Building from source basics in Linux CLI - Time & Space Complexity
When building software from source, it's important to understand how the time to complete the build changes as the project size grows.
We want to know how the build steps scale when there are more files or code to compile.
Analyze the time complexity of this simplified build process.
# Compile each source file into an object file
for file in src/*.c; do
gcc -c "$file" -o obj/$(basename "$file" .c).o
echo "Compiled $file"
done
# Link all object files into the final executable
gcc obj/*.o -o myprogram
This script compiles each C source file separately, then links all object files into one program.
Look for repeated tasks that take most time.
- Primary operation: Compiling each source file one by one.
- How many times: Once for each source file in the src folder.
As the number of source files grows, the compile step runs more times.
| Input Size (n) | Approx.
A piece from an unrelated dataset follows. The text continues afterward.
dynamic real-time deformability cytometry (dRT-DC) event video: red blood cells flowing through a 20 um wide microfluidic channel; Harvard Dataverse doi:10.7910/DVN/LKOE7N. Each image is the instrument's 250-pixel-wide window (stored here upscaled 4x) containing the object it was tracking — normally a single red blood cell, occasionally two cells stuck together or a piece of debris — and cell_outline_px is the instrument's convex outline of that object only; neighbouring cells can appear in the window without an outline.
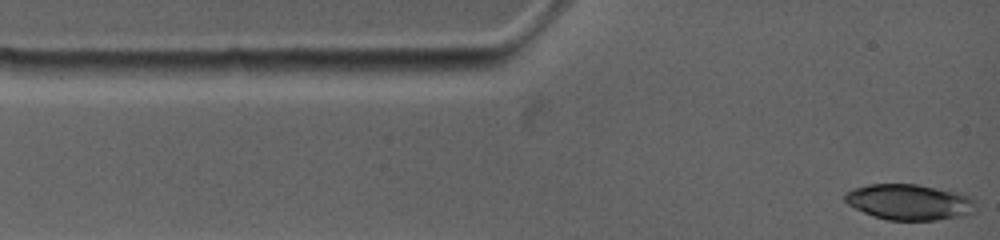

Operations |
|---|---|
| 10 | About 10 compile commands + 1 link |
| 100 | About 100 compile commands + 1 link |
| 1000 | About 1000 compile commands + 1 link |
Pattern observation: The compile time grows roughly in direct proportion to the number of source files.
Time Complexity: O(n)
This means the total build time grows linearly as you add more source files.
[X] Wrong: "Linking takes as much time as compiling each file."
[OK] Correct: Linking usually happens once and takes less time compared to compiling many files separately.
Understanding how build steps scale helps you reason about automation and efficiency in real projects.
"What if we used parallel compilation for source files? How would the time complexity change?"